Der Unsicherheitsfaktor Politik hat die stimmungsanfälligen Aktienmärkte weiterhin fest im Griff. Wie von uns erwartet, wurde der durch die Wahlen in Frankreich und Griechenland dominierte Mai zu einem ausgesprochenen Krisenmonat und führte zu großen Abverkäufen bei den Dividendenpapieren. Unser Tradingkursziel von 6.250 DAX-Punkten (= Buchwert 5.000 plus 25% Aufschlag) wurde sogar unterschritten. Wir gehen nach wie vor davon aus, dass die Nachfrage nach deutschen Aktien, welche fraglos eine hohe Qualität verbriefen, den DAX im weiteren Jahresverlauf wieder auf höhere Niveaus bringen wird. Selbst wenn die von den Analysten erwarteten Gewinnzuwachsraten für 2013 und 2014 (+13% und +10%) vor dem Hintergrund der schwachen Konjunkturentwicklung sicherlich deutlich zu optimistisch geschätzt sind: Die Bewertung des deutschen Aktienindex erscheint günstig und damit für einen Einstieg verlockend. Alle relevanten Parameter des DAX (KBV-2011e 1,2, KGV-2012e 8,9, Dividendenrendite 4,3%) befinden sich im attraktiven Bereich.

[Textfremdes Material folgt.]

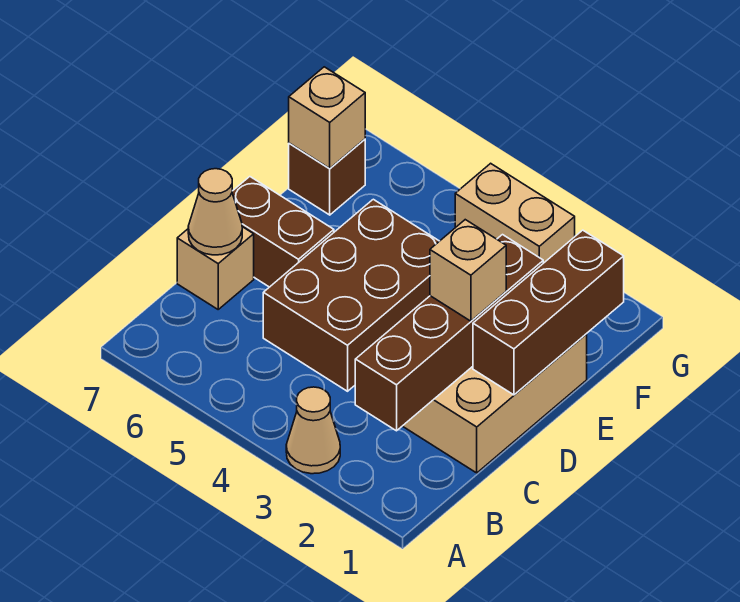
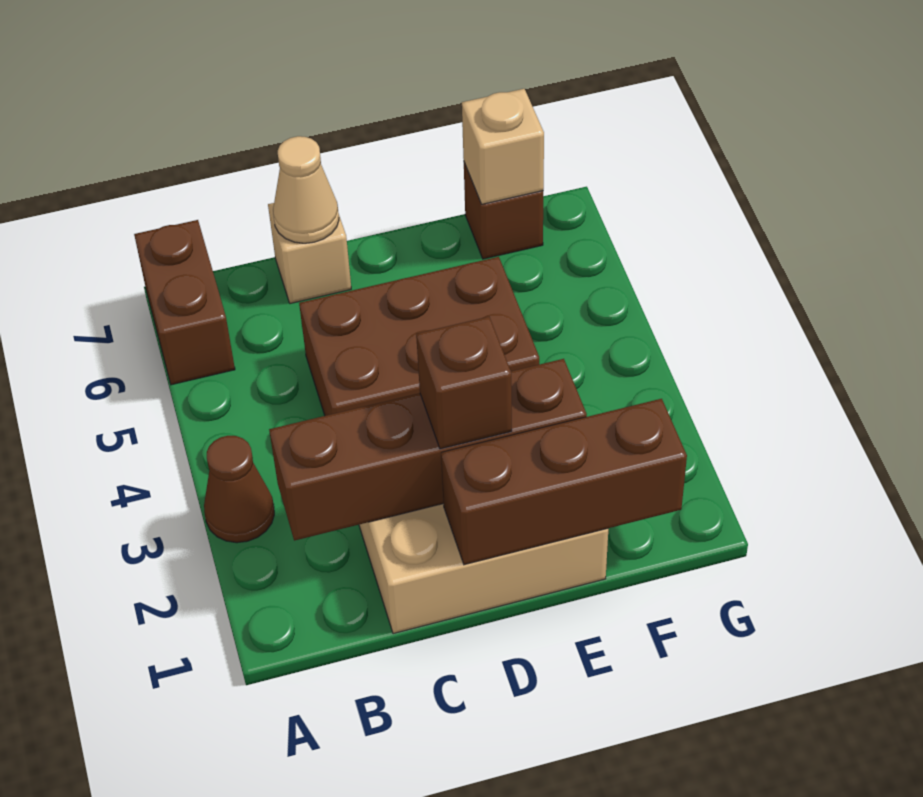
tan 1x1 cone [286,387,340,474] -> brown 1x1 cone [204,436,274,543]
tan 1x1 brick [430,220,506,321] -> brown 1x1 brick [416,317,512,449]
brown 1x2 brick [232,177,334,287] -> brown 1x2 brick moved to [134,220,235,385]
tan 1x2 brick [455,163,575,263] -> none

Jedoch zeigte die Historie oft genug: Eine günstige Bewertung schützt nicht vor kurzfristigen Kursverlusten. Die Gefahr eines deutlichen Kurssturzes in Richtung 5.000 DAX-Punkte und darunter besteht unverändert, sollte es den Politikern in den kommenden Monaten nicht gelingen, die Krise wieder in den Griff zu bekommen und den Anlegern somit die Ängste zu nehmen. Das aktuelle „Angstniveau“, gemessen am VDAX-Stand von 34 Punkten, zeigt allerdings an, dass schon ein hohes Maß an Unsicherheit am Aktienmarkt eingepreist ist.
Weil sich bisher nicht abzeichnet, dass die realwirtschaftliche Entwicklung noch stärker als bisher erwartet durch die Schuldenkrise in Mitleidenschaft gezogen wird, gibt es für uns aktuell auch keinen Anlass, unsere DAX-Prognose von 6.600 Punkten zum Jahresende 2012 zu revidieren. Wir gehen auch weiterhin davon aus, dass die Kurse im Spätsommer zeitweilig noch höher stehen könnten. Dabei rechnen wir damit, dass insbesondere in China, aber auch in anderen Ländern abermals eine geldpolitische Lockerung vollzogen wird, die eine solche Aufwärtsbewegung zum Teil initiieren könnte. Jedoch bedarf es auch einer Stabilisierung der politischen Situation in Europa, wovon wir aber weiterhin ausgehen.